Start of Records
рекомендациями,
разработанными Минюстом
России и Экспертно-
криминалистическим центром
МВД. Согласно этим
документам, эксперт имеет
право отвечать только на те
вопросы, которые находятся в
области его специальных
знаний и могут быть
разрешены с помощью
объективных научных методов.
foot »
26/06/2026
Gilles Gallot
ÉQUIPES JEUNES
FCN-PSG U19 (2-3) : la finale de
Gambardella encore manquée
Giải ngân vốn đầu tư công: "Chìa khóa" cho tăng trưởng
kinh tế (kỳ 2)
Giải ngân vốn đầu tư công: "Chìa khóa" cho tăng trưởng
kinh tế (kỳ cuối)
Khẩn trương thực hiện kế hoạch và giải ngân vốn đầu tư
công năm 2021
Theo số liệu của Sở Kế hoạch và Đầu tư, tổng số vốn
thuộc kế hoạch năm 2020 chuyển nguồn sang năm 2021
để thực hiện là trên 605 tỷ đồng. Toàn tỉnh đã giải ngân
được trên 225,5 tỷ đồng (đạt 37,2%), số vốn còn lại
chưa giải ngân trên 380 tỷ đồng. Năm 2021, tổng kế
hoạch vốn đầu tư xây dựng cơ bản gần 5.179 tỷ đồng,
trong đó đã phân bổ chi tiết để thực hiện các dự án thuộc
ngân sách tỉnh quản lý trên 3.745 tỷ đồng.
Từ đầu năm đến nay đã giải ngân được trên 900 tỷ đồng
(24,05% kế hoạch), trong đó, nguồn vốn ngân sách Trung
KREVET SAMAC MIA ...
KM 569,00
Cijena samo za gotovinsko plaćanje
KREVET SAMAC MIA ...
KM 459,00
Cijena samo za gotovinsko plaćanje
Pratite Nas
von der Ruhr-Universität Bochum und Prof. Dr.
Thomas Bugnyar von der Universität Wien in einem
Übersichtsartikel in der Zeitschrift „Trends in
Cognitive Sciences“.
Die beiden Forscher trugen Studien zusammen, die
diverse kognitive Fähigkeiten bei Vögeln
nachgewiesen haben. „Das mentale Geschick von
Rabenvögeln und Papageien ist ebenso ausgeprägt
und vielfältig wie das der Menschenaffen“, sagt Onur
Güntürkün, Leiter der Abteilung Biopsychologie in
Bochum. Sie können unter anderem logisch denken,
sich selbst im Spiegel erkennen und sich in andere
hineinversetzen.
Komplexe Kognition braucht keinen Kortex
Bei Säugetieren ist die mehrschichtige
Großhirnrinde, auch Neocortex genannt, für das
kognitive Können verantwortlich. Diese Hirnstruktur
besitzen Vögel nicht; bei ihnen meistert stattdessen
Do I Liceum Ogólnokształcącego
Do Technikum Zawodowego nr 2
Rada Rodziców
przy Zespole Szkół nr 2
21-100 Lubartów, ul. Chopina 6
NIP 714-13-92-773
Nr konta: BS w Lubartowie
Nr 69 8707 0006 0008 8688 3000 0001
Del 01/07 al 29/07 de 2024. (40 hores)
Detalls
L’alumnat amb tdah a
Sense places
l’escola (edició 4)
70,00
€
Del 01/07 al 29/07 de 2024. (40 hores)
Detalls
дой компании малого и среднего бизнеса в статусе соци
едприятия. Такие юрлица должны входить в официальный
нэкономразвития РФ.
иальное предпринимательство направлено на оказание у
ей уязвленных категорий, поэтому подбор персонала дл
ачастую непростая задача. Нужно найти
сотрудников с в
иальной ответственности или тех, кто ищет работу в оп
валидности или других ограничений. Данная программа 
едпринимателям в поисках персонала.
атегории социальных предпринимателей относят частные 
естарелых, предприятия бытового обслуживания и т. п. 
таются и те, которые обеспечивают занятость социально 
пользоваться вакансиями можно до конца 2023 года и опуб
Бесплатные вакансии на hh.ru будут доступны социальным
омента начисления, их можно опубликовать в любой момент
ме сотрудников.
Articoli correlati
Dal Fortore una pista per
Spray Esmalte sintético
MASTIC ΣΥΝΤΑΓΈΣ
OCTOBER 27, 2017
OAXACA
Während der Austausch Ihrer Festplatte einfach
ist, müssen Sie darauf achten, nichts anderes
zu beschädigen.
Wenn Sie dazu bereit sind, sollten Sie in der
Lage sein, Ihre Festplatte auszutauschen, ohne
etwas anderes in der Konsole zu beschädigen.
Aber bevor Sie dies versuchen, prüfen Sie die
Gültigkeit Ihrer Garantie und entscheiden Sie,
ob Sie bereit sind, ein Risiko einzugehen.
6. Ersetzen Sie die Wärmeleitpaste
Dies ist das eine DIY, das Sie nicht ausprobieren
End of Records
Return the text of the items without changes, starting from the very first line and stopping after the line that contains "Theo số liệu".

рекомендациями,
разработанными Минюстом
России и Экспертно-
криминалистическим центром
МВД. Согласно этим
документам, эксперт имеет
право отвечать только на те
вопросы, которые находятся в
области его специальных
знаний и могут быть
разрешены с помощью
объективных научных методов.
foot »
26/06/2026
Gilles Gallot
ÉQUIPES JEUNES
FCN-PSG U19 (2-3) : la finale de
Gambardella encore manquée
Giải ngân vốn đầu tư công: "Chìa khóa" cho tăng trưởng
kinh tế (kỳ 2)
Giải ngân vốn đầu tư công: "Chìa khóa" cho tăng trưởng
kinh tế (kỳ cuối)
Khẩn trương thực hiện kế hoạch và giải ngân vốn đầu tư
công năm 2021
Theo số liệu của Sở Kế hoạch và Đầu tư, tổng số vốn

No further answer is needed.